Vivir con deportividad: Cuerpo y alma

El deporte contribuye al desarrollo integral de la persona en su formación, en sus relaciones y en su espiritualidad. No deja de ser aquel mens sana in corpore sano de la antigua Grecia.

Fue paseando por las milenarias ruinas de Olimpia como el barón Pierre de Coubertin quedó enamorado de aquel culto al valor heroico, a la nobleza, al esfuerzo personal y a la dignidad del espíritu humano. Y creyó que podía hacerlo resurgir a través de una gran competición en algún lugar del mundo cada cuatro años, juntando mujeres y hombres de todo continente, raza y religión, para que demostrasen su fuerza, su valor y su destreza, dando lo mejor de sí mismos para honrar no meramente a su nación, sino a la humanidad entera. Así, en 1896, echaron a andar los primeros Juegos Olímpicos de la era moderna, que él mismo denominó «de la paz». Y es que el lema olímpico citius, altius, fortius no hacía referencia solo a la excelencia atlética, sino a la excelencia humana, buscando celebrar la belleza y la nobleza de las que son capaces las personas.
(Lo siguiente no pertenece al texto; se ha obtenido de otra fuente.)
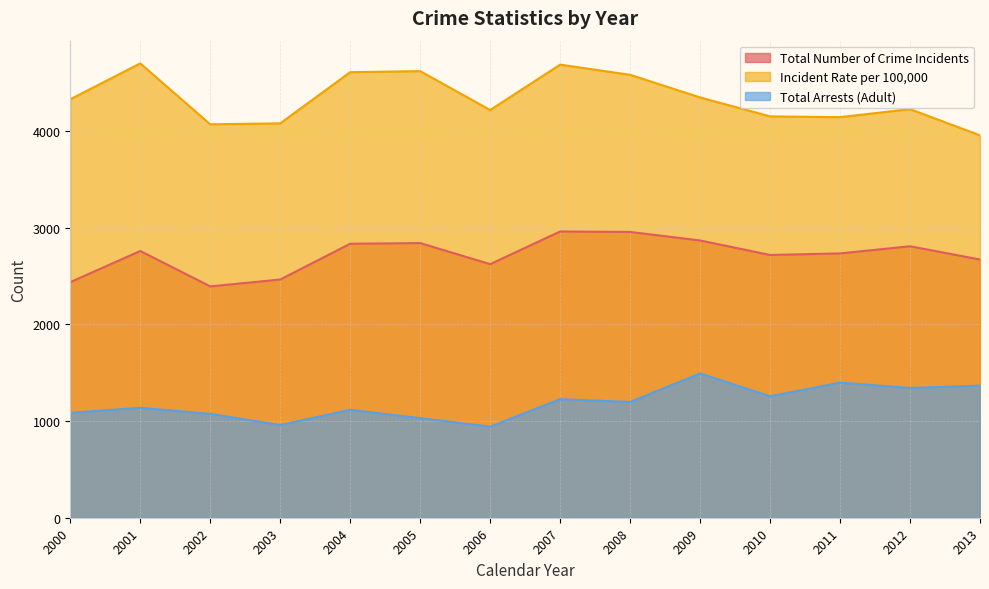

What is the value of the Total Arrests (Adult) point at the 1st from the left?

1085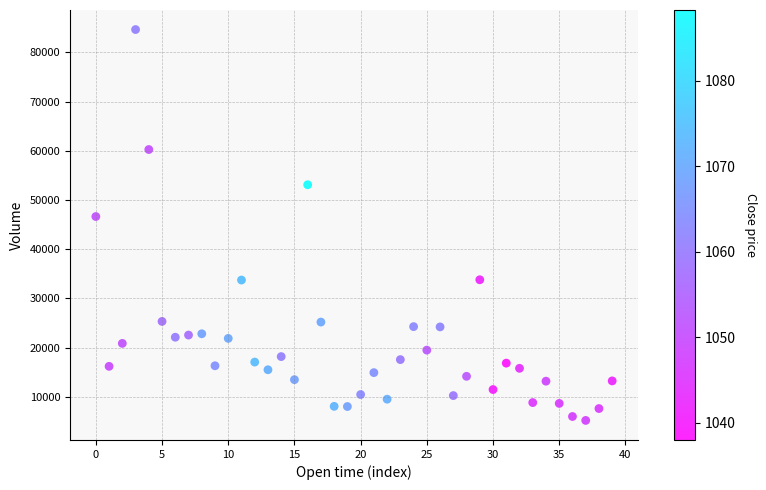

What is the range of Y values (max minus min)?

79464.9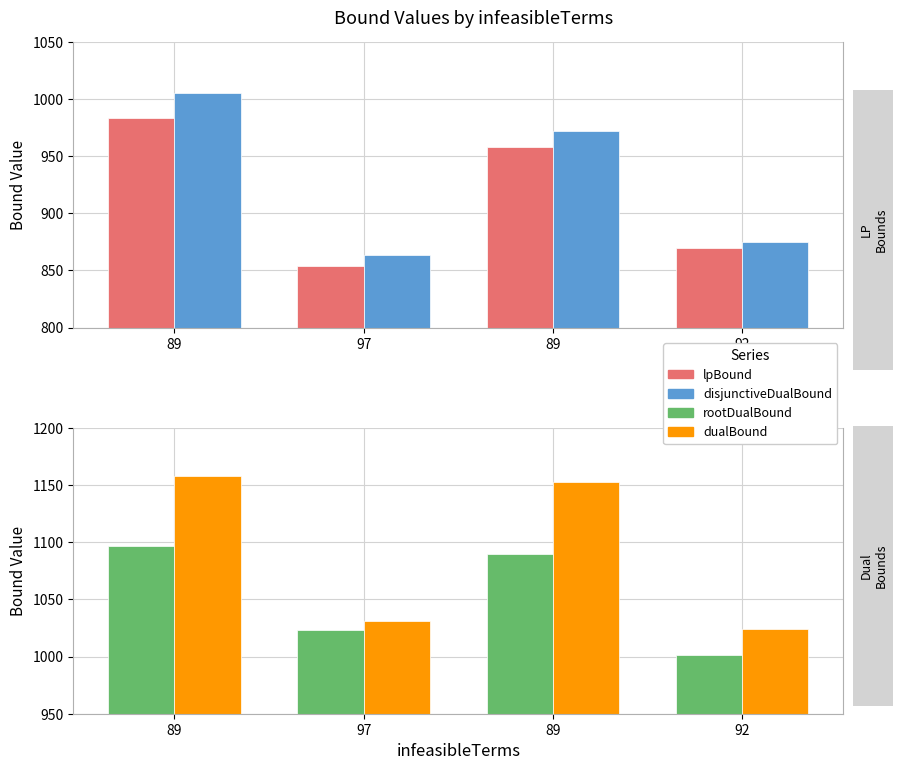

How many categories are shown in the chart?

4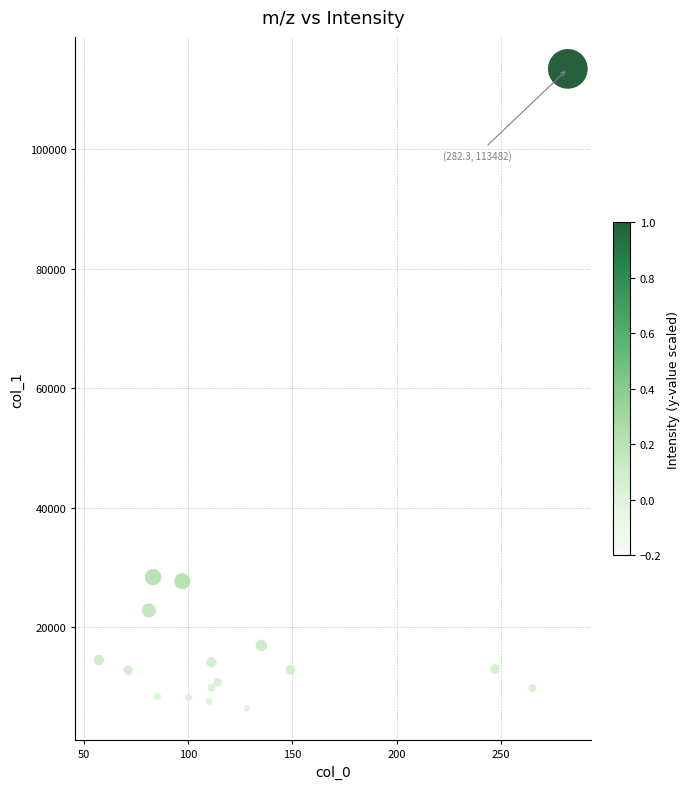

What is the range of X values (max minus min)?

225.2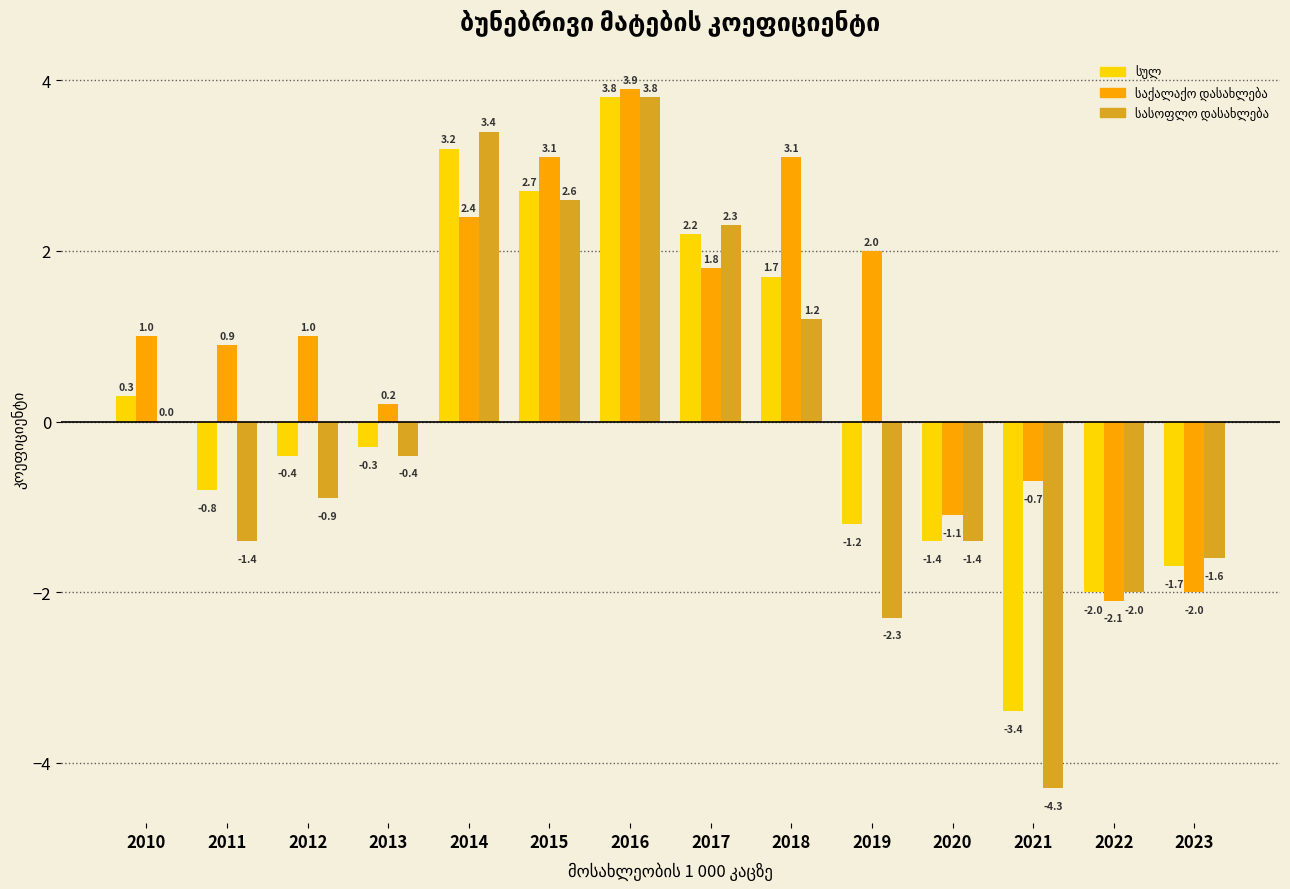

At which category is the sum across all series the highest?

2016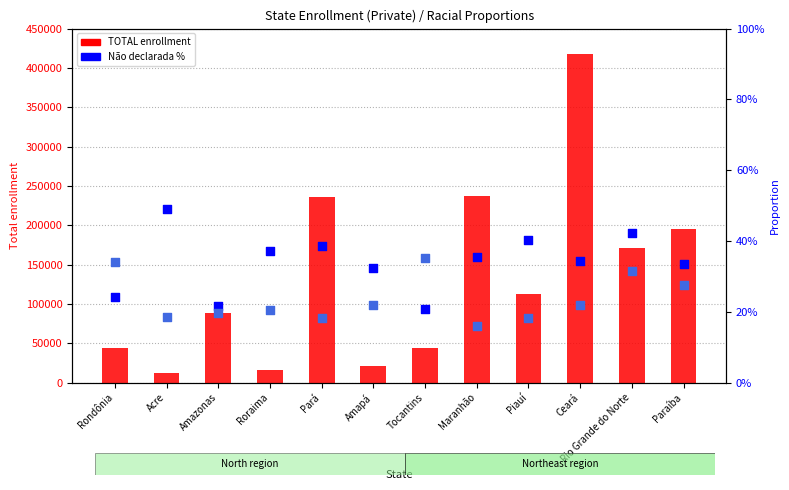

Which series contains the highest Y value?

TOTAL enrollment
Es cierto que el deporte, al ganar terreno e importancia en nuestra sociedad, corre continuamente el peligro de «desvirtuarse» y alienar a las masas cuando queda supeditado a la publicidad de los medios de comunicación, al mero beneficio económico, o a intereses políticos o raciales; pero esto no vacía su potencial benéfico para la salud, el ocio, la educación, la integración y cohesión social, los valores, la espiritualidad, etc. Por eso se hace tan importante saber vivirlo bien: que no sirva para instrumentalizar personas rebajando su dignidad y que no disocie al ser humano unidad de cuerpo y alma. Y es que cuando se superan las posiciones medievales —que todavía hoy se nos cuelan— que consideran el cuerpo como esencialmente negativo, puede percibirse la manera en que el deporte contribuye al desarrollo integral de la persona en su formación, en sus relaciones y en su espiritualidad. No deja de ser aquel mens sana in corpore sano de la antigua Grecia.

Pero se puede dar un salto más, y es que el deporte, directa o indirectamente, nos acerca a Dios: porque tiene en su esencia la capacidad de sacar lo mejor de uno mismo; porque nos permite participar de momentos de gran belleza; porque contribuye al bienestar físico y psicológico; porque —en muchas ocasiones— permite el contacto y la contemplación de la naturaleza; porque abre puertas a la experiencia de interioridad que se pregunta por la trascendencia; porque pone de manifiesto la tensión entre la fuerza y la debilidad —experiencias inherentes a la existencia humana— al posibilitar una vivencia auténtica de los talentos y de las limitaciones; porque promueve la libertad y la creatividad; porque implica la justicia, el sacrificio, la alegría, la valentía, la igualdad, el respeto, la armonía y la solidaridad… Y, sobre todo, porque con todo ello nos acerca a la búsqueda del sentido último de la vida para una verdadera felicidad.

San Pablo anunció el Evangelio en Corinto donde eran de gran importancia los Juegos Ístmicos. Por eso, el apóstol usó el deporte para estimular a los cristianos de aquella época en su seguimiento: «¿No sabéis que en el estadio corren todos, pero uno solo recibe el premio? Pues corred así también vosotros. Los que compiten se controlan en todo; ellos para ganar una corona que se marchita; nosotros, una que no se marchita» (1Cor 9, 24-25).

Así es como el deporte construye personas y enseña sobre la Vida, sobre el Espíritu y sobre la Fe, enseñándonos a «Vivir con deportividad» la gran carrera de la vida: no es cuestión de ser campeones de ninguna competición, sino de sacar lo mejor de nosotros mismos y de levantarnos después de cada caída, para ser capaces de llegar a una meta de plenitud a la que Dios nos llama y en la que todos ganamos.